Set in the Depression era of America Water for Elephants follows the journey of Jacob Jankowski as we flip from his past memories to his present day life as an elderly man stuck in a nursing home. Jacob, the young Jacob of his memories, is a promising Vet to be at a prestigious school when a freak car accident leads to the death of his parents and the discovery that due to the desperate times his father has been working for free essentially and there is no money and the family home and belongs now belong to the bank. Jacob is left grief stricken and with nothing and in a fit of madness or realisation he leaves his life behind and jumps a train out of town. The train in question is a travelling circus; The Benzini Brothers Most Spectacular show on Earth, and Jacob falls into a life he never expected and relationships he never thought he’d make.
The story jumps from past and present but you almost need these mini breaks to catch your breath in between the drama, tension and high life of the circus life. I just loved the style that oozed from this book and the setting. I love the glamourous image that the circus holds and the lingo and dialect that has developed among the self imposed hierarchy of the circus workers and performers. It’s a self contained society and yet it only exists when it appears in other people’s lives from town to town; only to be torn down when they move to the next. All the people in the book hold a special part in the world of Water for Elephants and Jacob’s life as he learns to cope with his life and what he wants to do now that his planned life has been ripped from him.

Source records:

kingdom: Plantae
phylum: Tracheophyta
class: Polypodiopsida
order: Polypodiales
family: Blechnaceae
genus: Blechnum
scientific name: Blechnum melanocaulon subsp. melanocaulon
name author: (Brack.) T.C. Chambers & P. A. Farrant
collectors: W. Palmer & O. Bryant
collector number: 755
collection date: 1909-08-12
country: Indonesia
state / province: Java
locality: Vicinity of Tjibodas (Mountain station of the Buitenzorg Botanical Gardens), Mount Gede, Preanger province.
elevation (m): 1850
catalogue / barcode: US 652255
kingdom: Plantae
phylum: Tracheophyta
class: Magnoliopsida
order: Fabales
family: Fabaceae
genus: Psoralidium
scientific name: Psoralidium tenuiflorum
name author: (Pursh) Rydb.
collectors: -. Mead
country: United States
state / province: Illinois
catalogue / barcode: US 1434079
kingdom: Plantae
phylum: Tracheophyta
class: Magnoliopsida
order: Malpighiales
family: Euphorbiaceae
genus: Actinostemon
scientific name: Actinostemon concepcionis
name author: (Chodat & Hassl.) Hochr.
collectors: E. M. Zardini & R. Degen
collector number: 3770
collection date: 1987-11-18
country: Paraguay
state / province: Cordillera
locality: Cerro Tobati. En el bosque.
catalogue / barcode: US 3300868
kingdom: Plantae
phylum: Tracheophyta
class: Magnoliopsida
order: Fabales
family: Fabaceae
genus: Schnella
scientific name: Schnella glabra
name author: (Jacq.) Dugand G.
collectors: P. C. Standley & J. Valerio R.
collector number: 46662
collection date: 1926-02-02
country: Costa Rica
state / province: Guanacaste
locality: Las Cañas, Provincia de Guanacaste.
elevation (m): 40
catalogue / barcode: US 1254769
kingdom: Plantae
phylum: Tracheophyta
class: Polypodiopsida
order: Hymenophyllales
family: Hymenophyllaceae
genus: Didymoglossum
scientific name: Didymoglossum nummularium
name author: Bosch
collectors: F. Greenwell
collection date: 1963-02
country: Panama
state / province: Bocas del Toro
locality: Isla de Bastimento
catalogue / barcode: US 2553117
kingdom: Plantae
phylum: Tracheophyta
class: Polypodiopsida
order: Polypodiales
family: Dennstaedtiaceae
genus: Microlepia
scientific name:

STATED PROBLEM: According to the review of Water for Elephants, what is the name of the traveling circus whose train Jacob jumps?

REPLY TO THE TASK: The Benzini Brothers Most Spectacular show on Earth.